Un muscle cardiaque humain adulte issu de cellules souches pluripotentes induites



Des chercheurs de Columbia Engineering viennent de mettre au point une nouvelle méthode pour développer des muscles cardiaques humains matures[1].

 

Actuellement les tissus cardiaques issus de la bio-ingénierie « ne montrent pas certaines des caractéristiques les plus critiques de la fonction cardiaque adulte » et sont donc peu utiles à la recherche médicale. Cette nouvelle méthode de développement à partir de cellules souches pluripotentes humaines (CSPi) dérivées du sang, forme le tissu en seulement quatre semaines, au lieu des neuf mois de la méthode actuelle.

 

La méthodologie consiste à former les tissus cardiaques à partir de cardiomyocytes dérivés d’iPSC au stade précoce dès l’apparition des contractions spontanées.
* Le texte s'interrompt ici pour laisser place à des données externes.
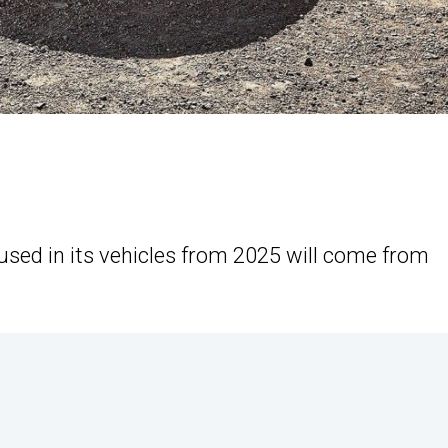
 used in its vehicles from 2025 will come from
Au lieu de se contenter des contractions fœtales douces, les chercheurs ont encapsulé les cellules dans un hydrogel et les ont soumises à une stimulation électrique progressive, pour forcer le muscle cardiaque à contracter et travailler « chaque jour plus dur que le précédent ». La technique a fonctionné, « menant à une maturation rapide et sans précédent de la structure tissulaire, du métabolisme et de la fonction ». En seulement quatre semaines, le tissu cardiaque obtenu présentait « des profils d'expression génique de type adulte, une ultrastructure remarquablement organisée et un certain nombre de caractéristiques fonctionnelles observées dans le muscle cardiaque humain mature ». Le directeur du programme NIBIB[2], Seila Selimovic, a confirmé : « Le tissu artificiel résultant est vraiment sans précédent dans sa similitude avec les tissus humains fonctionnels ».

 

Ce muscle cardiaque devrait avoir de nombreuses applications pour la recherche : récapituler le phénotype de certaines maladies cardiaques, « mieux comprendre la cardiopathie et la cardiotoxicité de certains médicaments, faciliter la découverte de nouvelles cibles thérapeutiques et trouver de nouveaux traitement cardioprotecteurs ou curatifs. « Avoir un modèle de tissu humain fiable aiderait à rendre le développement de médicaments beaucoup plus rapide, plus sûr et moins cher. »

 

 

[1] L’étude a été menée par Gordana Vunjak-Novakovic, ingénieur et professeur de médecine à l'Université de Columbia Vagelos College of Physicians and Surgeons, et les résultats ont été publiés le 4 avril dans la revue Nature.

[2] Institut national d'imagerie biomédicale et de bioingénierie.